=== Begin Enclosure ===

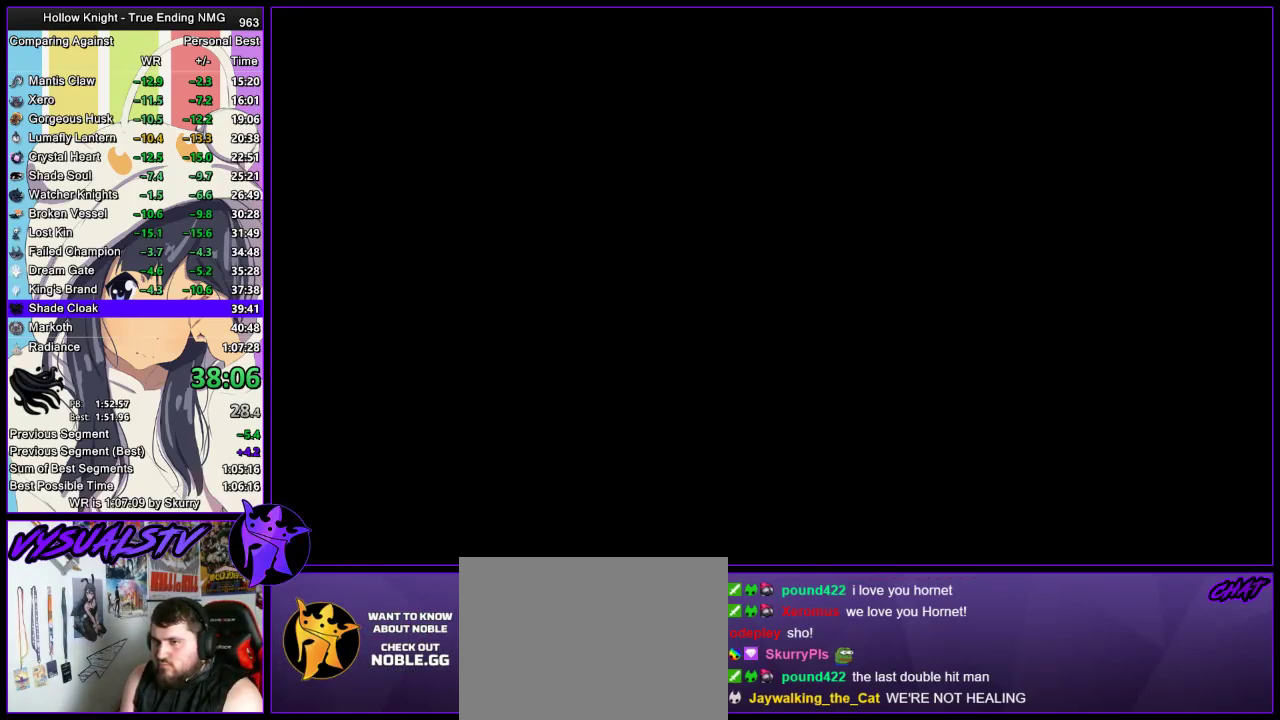
{"buttons": ["CROSS"], "left_stick": "center", "right_stick": "center", "events": [[33, "CROSS", "up"], [100, "CROSS", "down"], [100, "DPAD_UP", "up"], [133, "SQUARE", "down"], [167, "CROSS", "up"], [167, "DPAD_UP", "down"], [167, "SQUARE", "up"], [233, "CROSS", "down"], [233, "DPAD_UP", "up"], [333, "CROSS", "up"], [400, "CROSS", "down"], [433, "DPAD_UP", "down"], [433, "SQUARE", "down"], [500, "DPAD_UP", "up"], [500, "SQUARE", "up"]]}
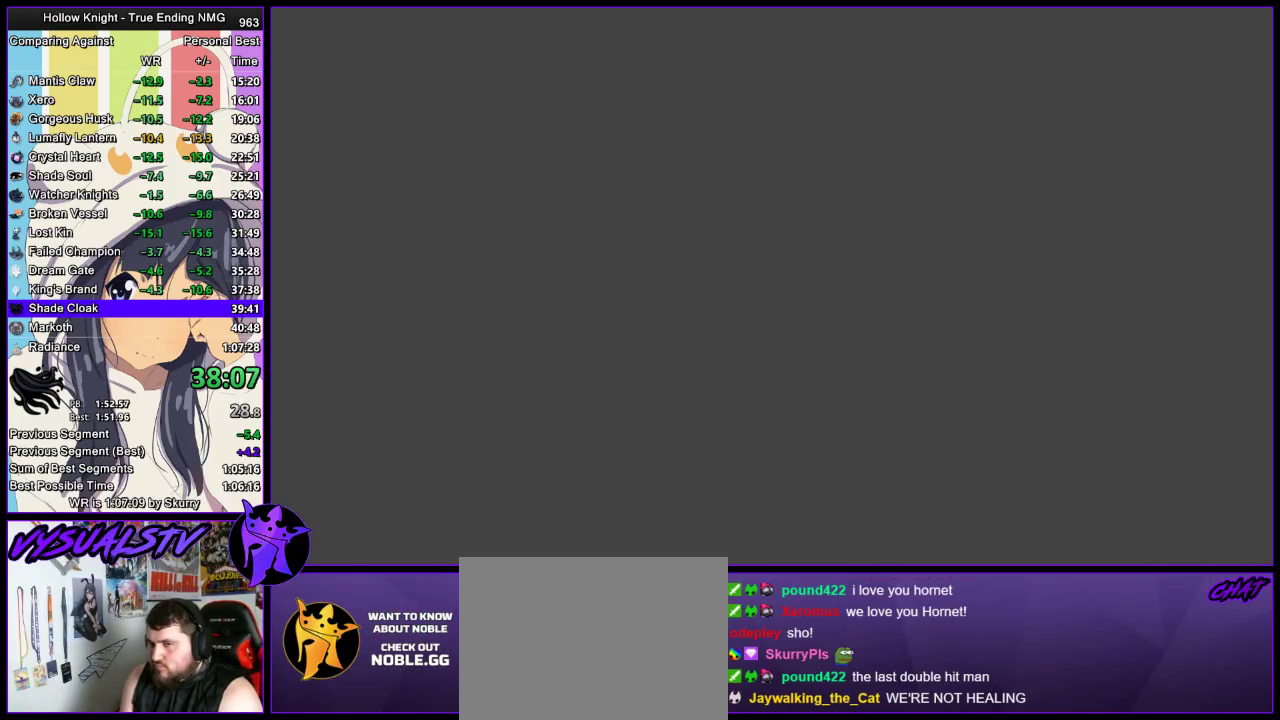
{"buttons": ["DPAD_UP"], "left_stick": "center", "right_stick": "center", "events": [[33, "CROSS", "up"], [67, "CROSS", "down"], [67, "DPAD_UP", "down"], [100, "DPAD_UP", "up"], [100, "SQUARE", "down"], [133, "SQUARE", "up"], [167, "CROSS", "up"], [167, "DPAD_UP", "down"], [233, "CROSS", "down"], [233, "DPAD_UP", "up"], [233, "SQUARE", "down"], [300, "SQUARE", "up"], [400, "SQUARE", "down"], [433, "SQUARE", "up"], [467, "CROSS", "up"], [467, "DPAD_UP", "down"]]}
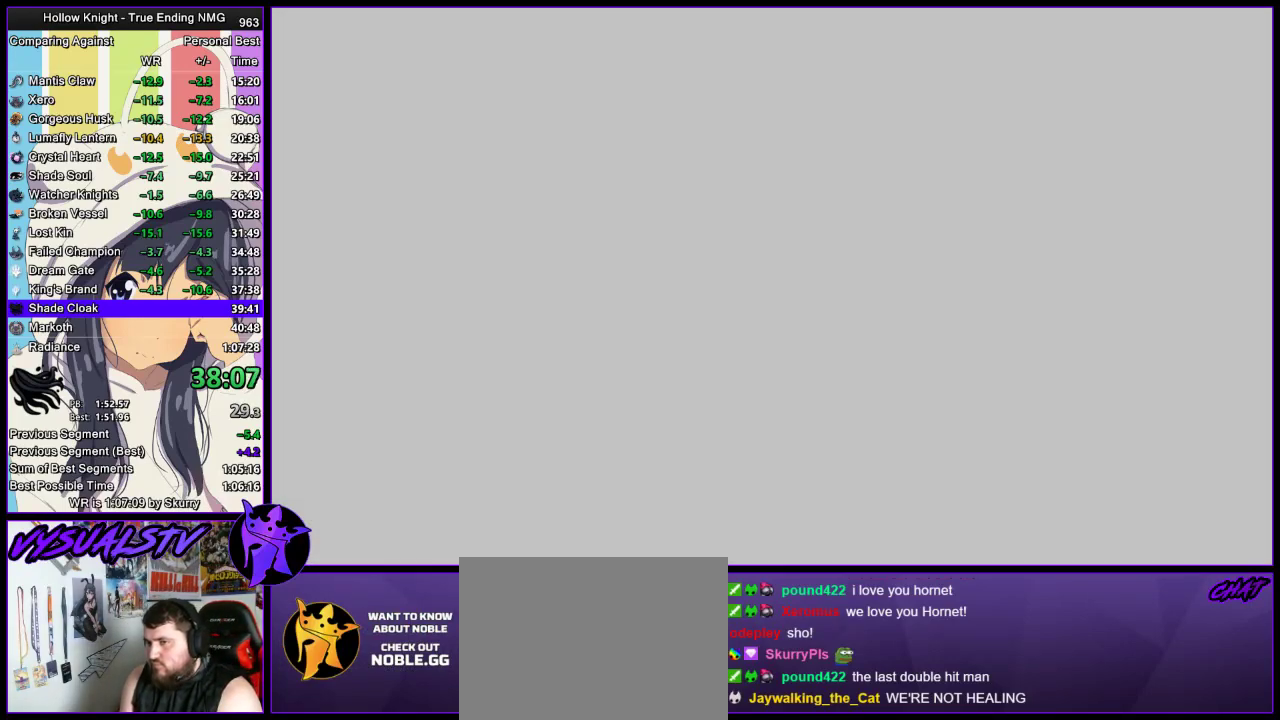
{"buttons": [], "left_stick": "center", "right_stick": "center", "events": [[33, "CROSS", "down"], [33, "DPAD_UP", "up"], [67, "SQUARE", "down"], [100, "DPAD_UP", "down"], [100, "SQUARE", "up"], [133, "CROSS", "up"], [167, "CROSS", "down"], [167, "DPAD_UP", "up"], [233, "DPAD_UP", "down"], [233, "SQUARE", "down"], [300, "CROSS", "up"], [300, "SQUARE", "up"], [333, "CROSS", "down"], [333, "DPAD_UP", "up"], [433, "DPAD_UP", "down"], [467, "CROSS", "up"], [467, "DPAD_UP", "up"]]}
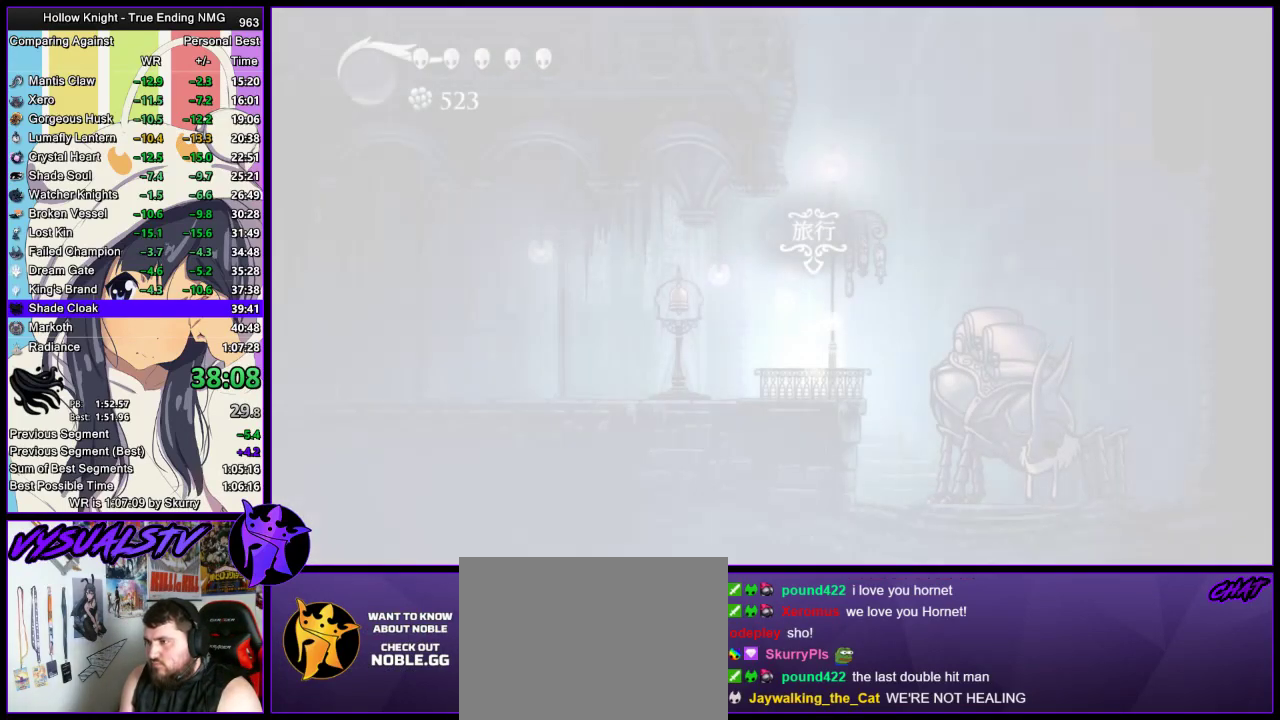
{"buttons": ["CROSS", "SQUARE"], "left_stick": "center", "right_stick": "center", "events": [[33, "CROSS", "down"], [33, "DPAD_UP", "down"], [67, "SQUARE", "down"], [100, "CROSS", "up"], [100, "DPAD_UP", "up"], [100, "SQUARE", "up"], [167, "CROSS", "down"], [167, "DPAD_UP", "down"], [200, "SQUARE", "down"], [233, "DPAD_UP", "up"], [233, "SQUARE", "up"], [267, "CROSS", "up"], [300, "DPAD_UP", "down"], [333, "CROSS", "down"], [367, "DPAD_UP", "up"], [367, "SQUARE", "down"], [400, "SQUARE", "up"], [500, "SQUARE", "down"]]}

=== End Enclosure ===

To do: Give the listing above again exactly, minus any images.

Response below:
{"buttons": ["CROSS"], "left_stick": "center", "right_stick": "center", "events": [[33, "CROSS", "up"], [100, "CROSS", "down"], [100, "DPAD_UP", "up"], [133, "SQUARE", "down"], [167, "CROSS", "up"], [167, "DPAD_UP", "down"], [167, "SQUARE", "up"], [233, "CROSS", "down"], [233, "DPAD_UP", "up"], [333, "CROSS", "up"], [400, "CROSS", "down"], [433, "DPAD_UP", "down"], [433, "SQUARE", "down"], [500, "DPAD_UP", "up"], [500, "SQUARE", "up"]]}
{"buttons": ["DPAD_UP"], "left_stick": "center", "right_stick": "center", "events": [[33, "CROSS", "up"], [67, "CROSS", "down"], [67, "DPAD_UP", "down"], [100, "DPAD_UP", "up"], [100, "SQUARE", "down"], [133, "SQUARE", "up"], [167, "CROSS", "up"], [167, "DPAD_UP", "down"], [233, "CROSS", "down"], [233, "DPAD_UP", "up"], [233, "SQUARE", "down"], [300, "SQUARE", "up"], [400, "SQUARE", "down"], [433, "SQUARE", "up"], [467, "CROSS", "up"], [467, "DPAD_UP", "down"]]}
{"buttons": [], "left_stick": "center", "right_stick": "center", "events": [[33, "CROSS", "down"], [33, "DPAD_UP", "up"], [67, "SQUARE", "down"], [100, "DPAD_UP", "down"], [100, "SQUARE", "up"], [133, "CROSS", "up"], [167, "CROSS", "down"], [167, "DPAD_UP", "up"], [233, "DPAD_UP", "down"], [233, "SQUARE", "down"], [300, "CROSS", "up"], [300, "SQUARE", "up"], [333, "CROSS", "down"], [333, "DPAD_UP", "up"], [433, "DPAD_UP", "down"], [467, "CROSS", "up"], [467, "DPAD_UP", "up"]]}
{"buttons": ["CROSS", "SQUARE"], "left_stick": "center", "right_stick": "center", "events": [[33, "CROSS", "down"], [33, "DPAD_UP", "down"], [67, "SQUARE", "down"], [100, "CROSS", "up"], [100, "DPAD_UP", "up"], [100, "SQUARE", "up"], [167, "CROSS", "down"], [167, "DPAD_UP", "down"], [200, "SQUARE", "down"], [233, "DPAD_UP", "up"], [233, "SQUARE", "up"], [267, "CROSS", "up"], [300, "DPAD_UP", "down"], [333, "CROSS", "down"], [367, "DPAD_UP", "up"], [367, "SQUARE", "down"], [400, "SQUARE", "up"], [500, "SQUARE", "down"]]}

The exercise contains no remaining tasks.